→ **WORK REQUEST**: Every picture is to be removed, and all the data is to be copied exactly.

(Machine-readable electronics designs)
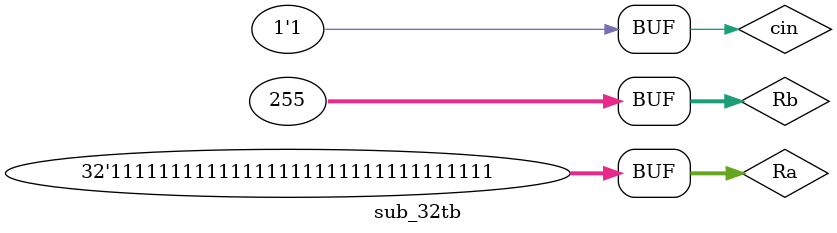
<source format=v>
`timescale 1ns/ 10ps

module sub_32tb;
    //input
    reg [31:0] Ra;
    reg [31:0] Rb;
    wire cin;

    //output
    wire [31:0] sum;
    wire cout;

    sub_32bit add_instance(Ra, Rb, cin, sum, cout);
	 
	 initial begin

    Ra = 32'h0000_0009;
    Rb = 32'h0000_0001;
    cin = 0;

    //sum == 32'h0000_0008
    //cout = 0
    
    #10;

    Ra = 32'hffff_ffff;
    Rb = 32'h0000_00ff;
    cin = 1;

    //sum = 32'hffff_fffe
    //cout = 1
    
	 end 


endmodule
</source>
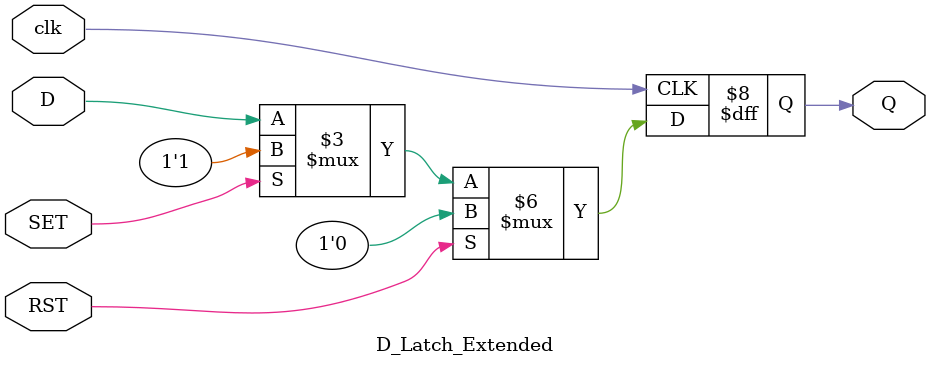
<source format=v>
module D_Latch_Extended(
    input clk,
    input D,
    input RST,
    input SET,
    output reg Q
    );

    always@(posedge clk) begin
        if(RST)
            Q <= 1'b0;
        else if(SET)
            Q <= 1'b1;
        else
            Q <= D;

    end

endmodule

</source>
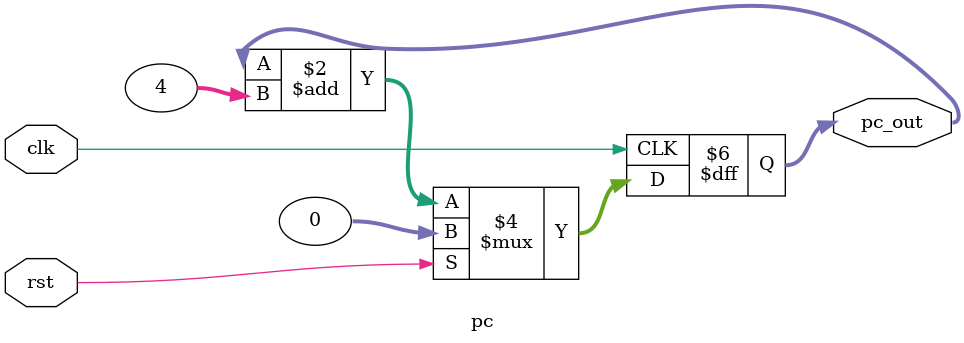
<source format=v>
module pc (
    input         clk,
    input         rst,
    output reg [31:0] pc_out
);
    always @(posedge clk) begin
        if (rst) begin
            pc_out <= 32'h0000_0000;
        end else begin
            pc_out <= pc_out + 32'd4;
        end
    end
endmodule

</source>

→ **OUTPUT OF THE EXERCISE**:
<source format=v>
`timescale 1ns/ 10ps

module sub_32tb;
    //input
    reg [31:0] Ra;
    reg [31:0] Rb;
    wire cin;

    //output
    wire [31:0] sum;
    wire cout;

    sub_32bit add_instance(Ra, Rb, cin, sum, cout);
	 
	 initial begin

    Ra = 32'h0000_0009;
    Rb = 32'h0000_0001;
    cin = 0;

    //sum == 32'h0000_0008
    //cout = 0
    
    #10;

    Ra = 32'hffff_ffff;
    Rb = 32'h0000_00ff;
    cin = 1;

    //sum = 32'hffff_fffe
    //cout = 1
    
	 end 


endmodule
</source>
<source format=v>
module D_Latch_Extended(
    input clk,
    input D,
    input RST,
    input SET,
    output reg Q
    );

    always@(posedge clk) begin
        if(RST)
            Q <= 1'b0;
        else if(SET)
            Q <= 1'b1;
        else
            Q <= D;

    end

endmodule

</source>
<source format=v>
module pc (
    input         clk,
    input         rst,
    output reg [31:0] pc_out
);
    always @(posedge clk) begin
        if (rst) begin
            pc_out <= 32'h0000_0000;
        end else begin
            pc_out <= pc_out + 32'd4;
        end
    end
endmodule

</source>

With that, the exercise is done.